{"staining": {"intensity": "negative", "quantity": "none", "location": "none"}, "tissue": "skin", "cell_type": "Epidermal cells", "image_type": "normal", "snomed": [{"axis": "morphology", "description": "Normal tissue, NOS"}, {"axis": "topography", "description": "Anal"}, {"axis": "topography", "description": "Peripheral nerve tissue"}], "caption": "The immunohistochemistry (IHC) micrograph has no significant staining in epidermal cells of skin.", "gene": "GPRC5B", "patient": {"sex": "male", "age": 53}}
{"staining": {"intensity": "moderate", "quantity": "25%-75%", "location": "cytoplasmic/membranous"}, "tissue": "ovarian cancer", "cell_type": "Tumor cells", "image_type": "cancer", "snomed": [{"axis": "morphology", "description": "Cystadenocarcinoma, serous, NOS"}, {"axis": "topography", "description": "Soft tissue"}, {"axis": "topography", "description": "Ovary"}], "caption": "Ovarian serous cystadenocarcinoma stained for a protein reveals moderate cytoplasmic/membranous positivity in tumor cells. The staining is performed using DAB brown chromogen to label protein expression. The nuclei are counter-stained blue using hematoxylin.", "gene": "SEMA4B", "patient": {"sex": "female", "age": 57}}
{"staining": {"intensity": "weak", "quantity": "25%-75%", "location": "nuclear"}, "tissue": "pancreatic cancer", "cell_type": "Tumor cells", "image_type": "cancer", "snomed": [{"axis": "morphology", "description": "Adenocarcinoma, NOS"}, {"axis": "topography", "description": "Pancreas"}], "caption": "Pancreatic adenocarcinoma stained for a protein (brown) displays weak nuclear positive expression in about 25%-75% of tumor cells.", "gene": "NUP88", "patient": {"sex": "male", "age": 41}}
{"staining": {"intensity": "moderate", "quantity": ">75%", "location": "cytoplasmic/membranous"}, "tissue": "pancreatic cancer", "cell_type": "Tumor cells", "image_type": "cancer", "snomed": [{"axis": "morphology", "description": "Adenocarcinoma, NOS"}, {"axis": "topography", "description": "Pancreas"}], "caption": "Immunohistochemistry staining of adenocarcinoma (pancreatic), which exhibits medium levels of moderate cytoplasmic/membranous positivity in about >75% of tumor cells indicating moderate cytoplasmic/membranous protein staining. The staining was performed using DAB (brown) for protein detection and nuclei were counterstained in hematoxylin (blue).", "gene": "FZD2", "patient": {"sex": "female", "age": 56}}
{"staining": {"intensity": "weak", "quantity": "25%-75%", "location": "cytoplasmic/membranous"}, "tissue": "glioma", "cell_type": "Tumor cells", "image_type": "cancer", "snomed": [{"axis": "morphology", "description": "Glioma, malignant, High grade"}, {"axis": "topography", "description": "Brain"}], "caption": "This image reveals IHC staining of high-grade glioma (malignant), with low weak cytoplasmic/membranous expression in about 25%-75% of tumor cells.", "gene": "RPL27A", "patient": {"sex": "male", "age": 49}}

PROBLEM STATEMENT
Would you copy the data exactly as shown above?

ANSWER BELOW
{"staining": {"intensity": "negative", "quantity": "none", "location": "none"}, "tissue": "skin", "cell_type": "Epidermal cells", "image_type": "normal", "snomed": [{"axis": "morphology", "description": "Normal tissue, NOS"}, {"axis": "topography", "description": "Anal"}, {"axis": "topography", "description": "Peripheral nerve tissue"}], "caption": "The immunohistochemistry (IHC) micrograph has no significant staining in epidermal cells of skin.", "gene": "GPRC5B", "patient": {"sex": "male", "age": 53}}
{"staining": {"intensity": "moderate", "quantity": "25%-75%", "location": "cytoplasmic/membranous"}, "tissue": "ovarian cancer", "cell_type": "Tumor cells", "image_type": "cancer", "snomed": [{"axis": "morphology", "description": "Cystadenocarcinoma, serous, NOS"}, {"axis": "topography", "description": "Soft tissue"}, {"axis": "topography", "description": "Ovary"}], "caption": "Ovarian serous cystadenocarcinoma stained for a protein reveals moderate cytoplasmic/membranous positivity in tumor cells. The staining is performed using DAB brown chromogen to label protein expression. The nuclei are counter-stained blue using hematoxylin.", "gene": "SEMA4B", "patient": {"sex": "female", "age": 57}}
{"staining": {"intensity": "weak", "quantity": "25%-75%", "location": "nuclear"}, "tissue": "pancreatic cancer", "cell_type": "Tumor cells", "image_type": "cancer", "snomed": [{"axis": "morphology", "description": "Adenocarcinoma, NOS"}, {"axis": "topography", "description": "Pancreas"}], "caption": "Pancreatic adenocarcinoma stained for a protein (brown) displays weak nuclear positive expression in about 25%-75% of tumor cells.", "gene": "NUP88", "patient": {"sex": "male", "age": 41}}
{"staining": {"intensity": "moderate", "quantity": ">75%", "location": "cytoplasmic/membranous"}, "tissue": "pancreatic cancer", "cell_type": "Tumor cells", "image_type": "cancer", "snomed": [{"axis": "morphology", "description": "Adenocarcinoma, NOS"}, {"axis": "topography", "description": "Pancreas"}], "caption": "Immunohistochemistry staining of adenocarcinoma (pancreatic), which exhibits medium levels of moderate cytoplasmic/membranous positivity in about >75% of tumor cells indicating moderate cytoplasmic/membranous protein staining. The staining was performed using DAB (brown) for protein detection and nuclei were counterstained in hematoxylin (blue).", "gene": "FZD2", "patient": {"sex": "female", "age": 56}}
{"staining": {"intensity": "weak", "quantity": "25%-75%", "location": "cytoplasmic/membranous"}, "tissue": "glioma", "cell_type": "Tumor cells", "image_type": "cancer", "snomed": [{"axis": "morphology", "description": "Glioma, malignant, High grade"}, {"axis": "topography", "description": "Brain"}], "caption": "This image reveals IHC staining of high-grade glioma (malignant), with low weak cytoplasmic/membranous expression in about 25%-75% of tumor cells.", "gene": "RPL27A", "patient": {"sex": "male", "age": 49}}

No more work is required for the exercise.